Reefer madness in the 8th Circuit

I will leave it to readers to decide for themselves which judges on the Eighth Circuit seem to have their judgment clouded by the wicked weed in US v. Chauncey, No. 04-1529 (8th Cir. Aug. 25, 2005) (available here).  The defendant in Chauncey, as a result of a criminal history leading to his classification as a career offender, received a sentence of 100 months after being convicted of possessing with intent to distribute less than two ounces of marijuana.  According to Judge Lay's dissent, "Chauncey's undisputed purpose was to help [his friend] obtain marijuana to alleviate the painful effects of her multiple sclerosis."

◆ **STUDY MATERIAL**
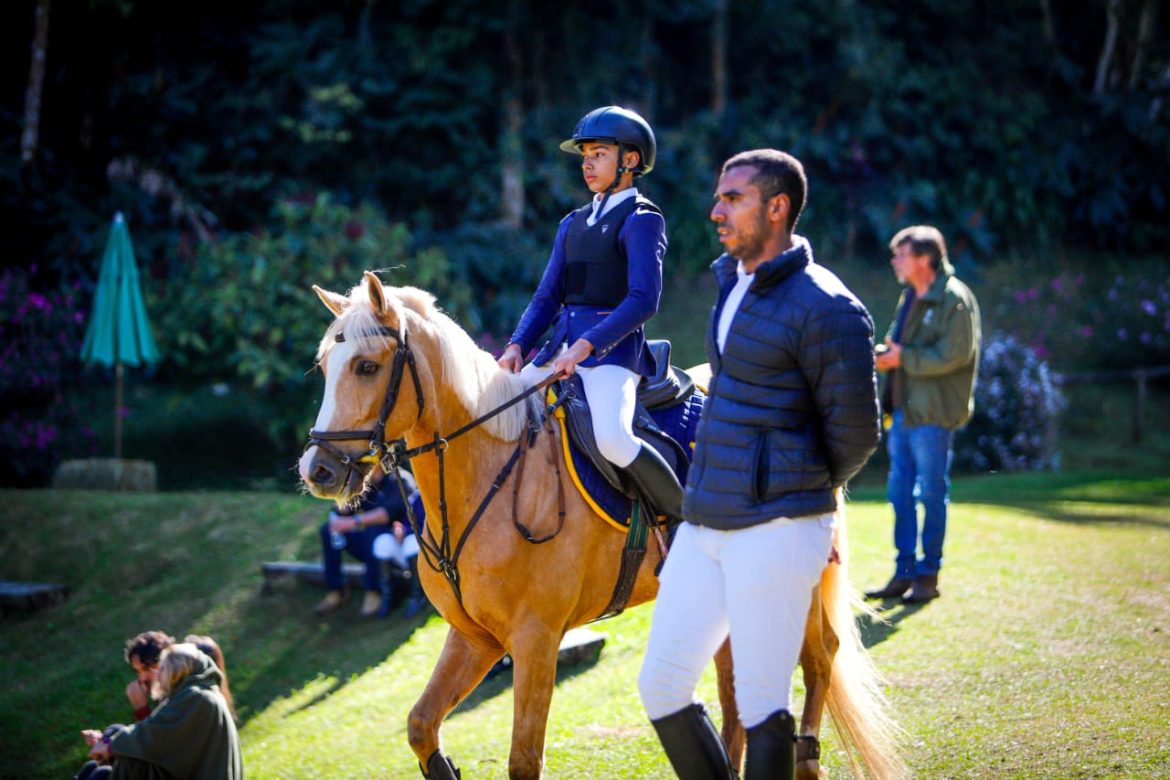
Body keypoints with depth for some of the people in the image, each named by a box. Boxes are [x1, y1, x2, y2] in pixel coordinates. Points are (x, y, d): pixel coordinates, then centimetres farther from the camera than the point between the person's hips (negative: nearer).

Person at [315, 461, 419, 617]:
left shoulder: (397, 480, -15)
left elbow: (391, 511, -32)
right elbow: (342, 512, 2)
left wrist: (354, 522, -40)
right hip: (371, 544, 7)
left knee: (374, 528, -36)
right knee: (327, 529, -8)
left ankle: (374, 593, -24)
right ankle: (335, 592, -9)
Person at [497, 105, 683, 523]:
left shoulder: (641, 220, -4)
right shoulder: (573, 223, 19)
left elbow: (643, 300, -15)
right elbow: (548, 296, 17)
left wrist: (587, 345, -24)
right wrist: (517, 345, -1)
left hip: (613, 347, -8)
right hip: (561, 346, 8)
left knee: (611, 438, -31)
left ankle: (685, 519, -13)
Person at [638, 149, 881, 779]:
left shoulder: (824, 308, -12)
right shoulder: (731, 279, 15)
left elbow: (856, 432, -8)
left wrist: (805, 492, 6)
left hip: (775, 532, -8)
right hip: (703, 526, 8)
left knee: (761, 706, -3)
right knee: (661, 686, 8)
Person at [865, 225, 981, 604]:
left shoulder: (954, 299, -12)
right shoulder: (910, 297, 16)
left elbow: (954, 354, -19)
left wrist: (903, 358, -15)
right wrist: (886, 352, 2)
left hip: (932, 415, -9)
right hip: (903, 410, 9)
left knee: (932, 494, 0)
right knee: (900, 494, 11)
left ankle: (928, 575, 8)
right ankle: (904, 573, 18)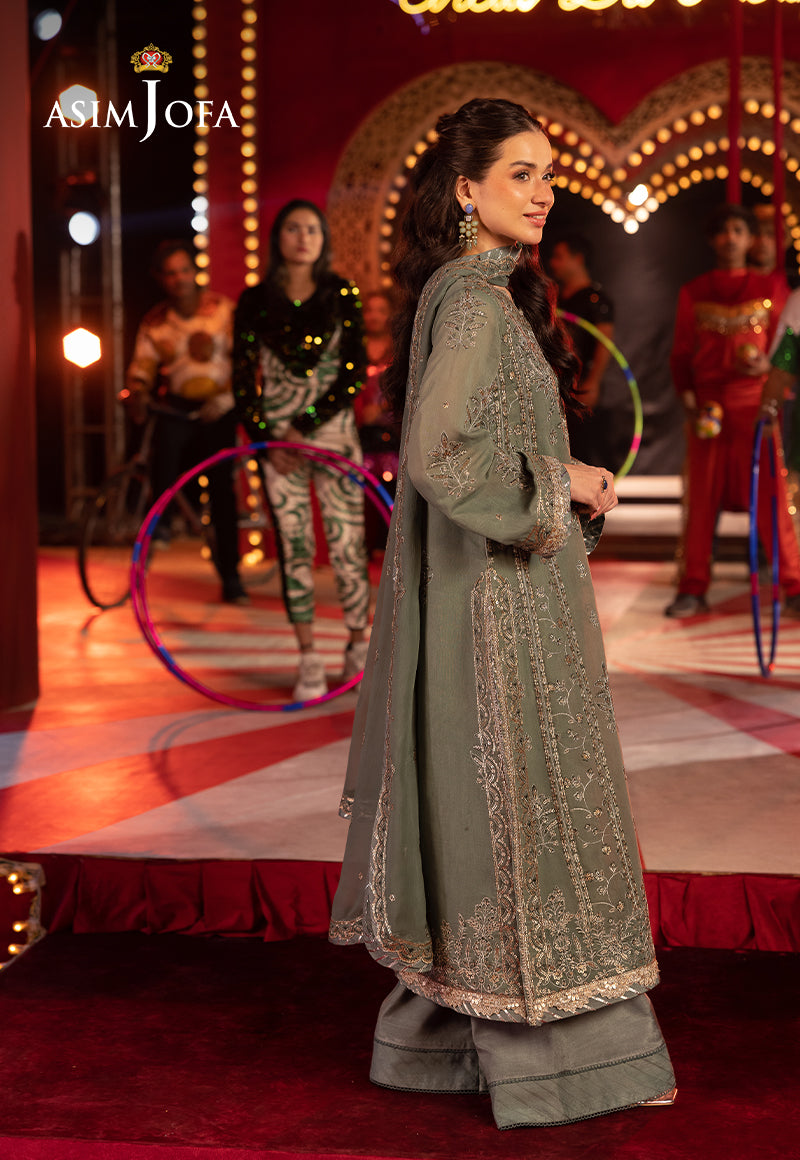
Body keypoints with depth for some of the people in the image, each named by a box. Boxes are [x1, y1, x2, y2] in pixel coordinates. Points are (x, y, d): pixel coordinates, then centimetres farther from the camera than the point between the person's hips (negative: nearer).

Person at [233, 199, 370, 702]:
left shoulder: (342, 294, 0)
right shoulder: (256, 301, 4)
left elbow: (354, 375, -4)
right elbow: (243, 378, 5)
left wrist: (303, 428, -11)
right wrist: (267, 441, -6)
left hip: (333, 431, -1)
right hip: (279, 440, 1)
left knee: (348, 544, -3)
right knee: (295, 548, 2)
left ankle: (360, 647, 12)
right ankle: (310, 660, 9)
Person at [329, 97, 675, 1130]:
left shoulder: (476, 292, 14)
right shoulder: (477, 301, -16)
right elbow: (437, 452, -25)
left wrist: (564, 484, 14)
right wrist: (557, 487, -14)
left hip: (496, 581, 10)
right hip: (501, 593, -10)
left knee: (476, 806, 14)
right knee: (523, 801, -2)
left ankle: (437, 1037, 24)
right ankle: (562, 1055, 9)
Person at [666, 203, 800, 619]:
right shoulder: (693, 292, 13)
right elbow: (680, 353, 13)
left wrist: (767, 364, -12)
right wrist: (687, 398, 0)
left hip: (754, 403, -1)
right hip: (707, 407, 1)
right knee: (701, 496, 2)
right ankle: (693, 588, 8)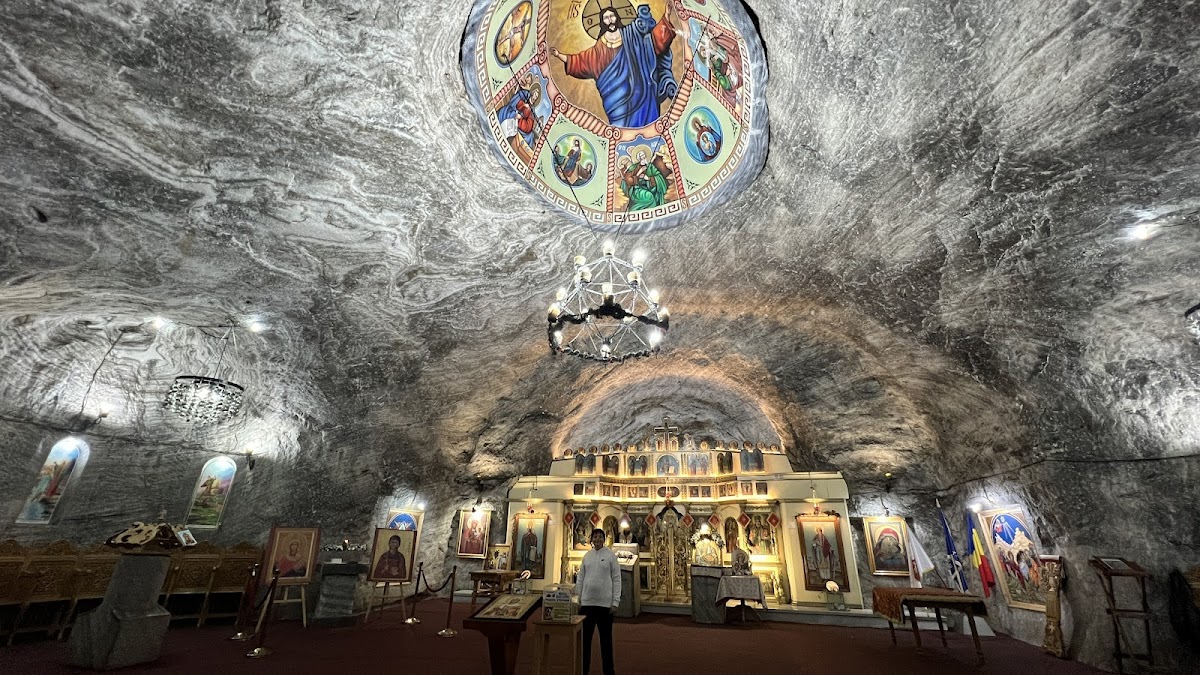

◆ **WORK REQUEST**
Extend the commentary on the Eighth Circuit's Chauncey marijuana sentence, starting right after its final sentence.

◆ **ANSWER SECTION**
In Chauncey, the Eighth Circuit rejects numerous arguments concerning the defendant's trial and (pre-Booker) sentencing.  Particularly interesting for sentencing fans is the panel majority's rejection of the defendant's claim that his sentence was unreasonable in light of the 3553(a) factors.  Revealing yet again the circuits' obvious disinclination to declare any within guideline sentencing unreasonable, the panel majority relies heavily on the applicable guideline range to "conclude that the sentence passes muster under Booker."

In a spirited dissent, Judge Lay argues that 100 months for Chauncey's offense violates the Eighth Amendment's prohibition on cruel and unusual punishments.  Judge Lay concludes by noting that "the Government can cite no case that has approved a sentence as harsh as Chauncey's for possession with intent to distribute less than two ounces of marijuana."  Disappointingly, Judge Lay's dissent does not engage the issue of reasonableness after Booker (although surely he believes the sentence is unreasonable as well as unconstitutional).

I find both the facts and the ruling in Chauncey sad, especially because it demonstrates again the persistence of the post-Booker appellate sopor in which the circuits are repeatedly suggesting through word and deed that even the federal guidelines' most extreme sentencing terms are always reasonable.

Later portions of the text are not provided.